Plusieurs modèles peuvent être utilisés pour étudier les comportements des personnels de santé, notamment le modèle dit COM-B, qui met en évidence 4 facteurs clés à prendre en compte pour la mise en œuvre et l’évaluation des interventions liées à la résistance aux antimicrobiens :
- les capacités, qui font référence à l’aptitude des personnels de santé à sélectionner, doser et surveiller les antibiotiques de manière efficace et responsable (connaissances, compétences, jugement professionnel, formation, etc.) ;
- la motivation, qui intègre la confiance des personnels de santé en leurs capacités et la conscience des conséquences de leurs décisions, ainsi que les réactions émotionnelles (par exemple, la peur, les habitudes, les réactions aux pressions situationnelles) ;
- les possibilités d’ordre social, qui sont liées à la dynamique interpersonnelle et de groupe, ainsi qu’aux structures organisationnelles (par exemple, les normes et valeurs des pairs, l’interaction avec la direction) ;
- les possibilités d’ordre physique, qui font référence aux facteurs tangibles et environnementaux influençant les comportements en matière de prescription (par exemple, l’accès facile à l’équipement nécessaire, les protocoles et les lignes directrices facilement disponibles).

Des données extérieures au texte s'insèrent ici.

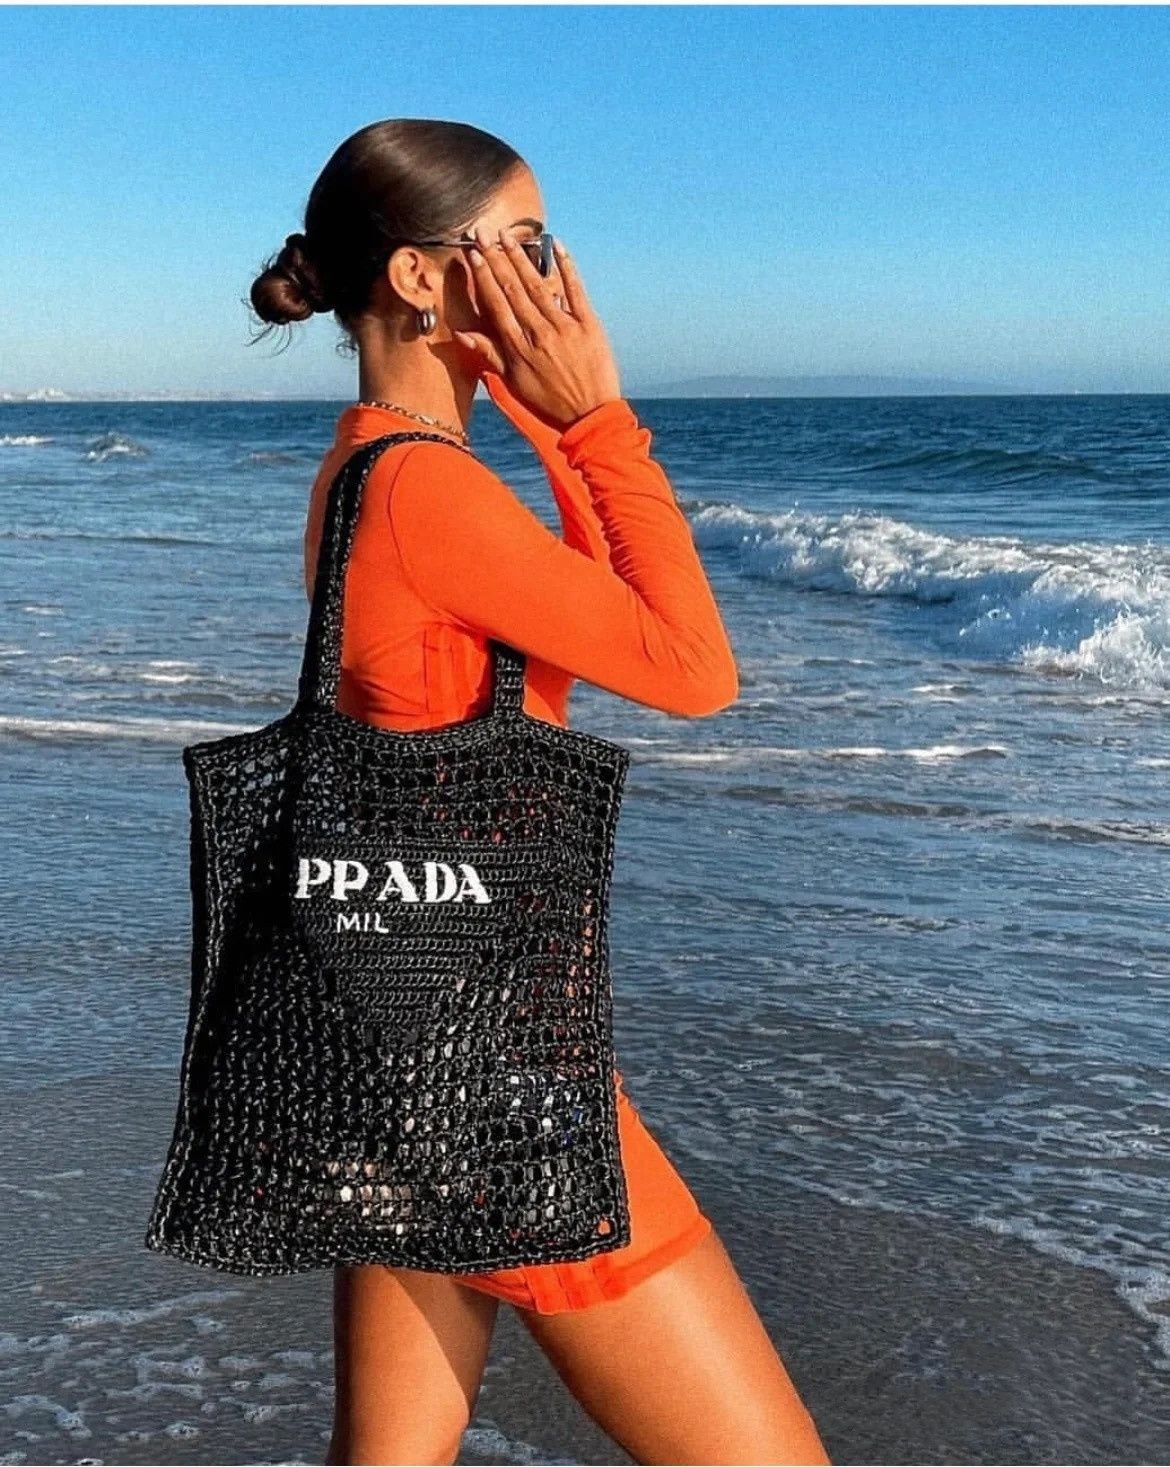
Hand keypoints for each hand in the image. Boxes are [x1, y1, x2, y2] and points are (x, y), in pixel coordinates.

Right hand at [452, 230, 622, 430]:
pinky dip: (566, 267)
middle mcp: (539, 333)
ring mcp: (565, 327)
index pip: (496, 304)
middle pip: (513, 289)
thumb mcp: (514, 384)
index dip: (484, 277)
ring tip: (507, 236)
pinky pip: (575, 290)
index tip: (473, 254)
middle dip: (497, 259)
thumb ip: (489, 355)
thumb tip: (461, 333)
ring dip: (521, 258)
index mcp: (518, 347)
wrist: (591, 414)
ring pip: (538, 286)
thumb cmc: (549, 400)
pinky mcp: (589, 325)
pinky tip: (556, 246)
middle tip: (483, 233)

Appliquer les connaissances comportementales et culturelles pour lutter contre la résistance aux antimicrobiens dans les hôpitaux ukrainiens
À l’heure actuelle, ces connaissances jouent un rôle essentiel dans la réalisation d’une analyse de situation dans 3 hôpitaux ukrainiens, l’objectif étant de faire face à l’augmentation des infections résistantes (en particulier chez les personnes souffrant de traumatismes occasionnés par la guerre) et de répondre au besoin à plus long terme de réduire la résistance aux antimicrobiens par la prescription et l’utilisation appropriées des antibiotiques.

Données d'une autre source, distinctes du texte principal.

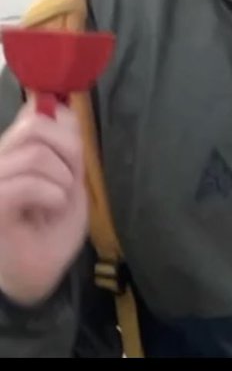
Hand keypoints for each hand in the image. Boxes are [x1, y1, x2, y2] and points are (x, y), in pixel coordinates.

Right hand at [0, 104, 87, 306]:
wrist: (39, 276)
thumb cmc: (51, 230)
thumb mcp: (69, 177)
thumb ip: (65, 141)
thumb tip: (60, 105)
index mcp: (11, 151)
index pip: (33, 112)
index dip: (62, 129)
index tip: (70, 160)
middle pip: (35, 124)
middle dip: (67, 153)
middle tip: (66, 184)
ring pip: (34, 154)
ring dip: (60, 181)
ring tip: (56, 202)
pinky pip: (25, 184)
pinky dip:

« La résistance aux antimicrobiens est un problème dans notre établissement [...] Pendant longtemps, des antimicrobiens ont été prescrits de manière incontrôlée sans indications directes et sans confirmation par des tests bactériologiques », explique Nataliia Balaniuk, cheffe du service de lutte anti-infectieuse à l’Hôpital municipal de Khmelnytskyi. « Les sciences comportementales peuvent montrer comment changer le comportement du personnel en général vis-à-vis de la lutte anti-infectieuse, et en particulier vis-à-vis de la résistance aux antimicrobiens. »
Les données et les éléments de preuve issus de l’observation des aspects comportementaux et culturels sont essentiels pour lutter contre les infections et réduire l’utilisation inappropriée des antibiotiques en Ukraine, dans le but de générer des connaissances susceptibles d’être appliquées à l’échelle nationale.
Il est évident que la lutte contre la résistance aux antimicrobiens est complexe et qu’elle nécessite l’engagement de tous. Après la Semaine mondiale d’informations sur la résistance aux antimicrobiens, nous pouvons nous engager à mettre fin à cette pandémie silencieuse par l’application des connaissances comportementales et culturelles.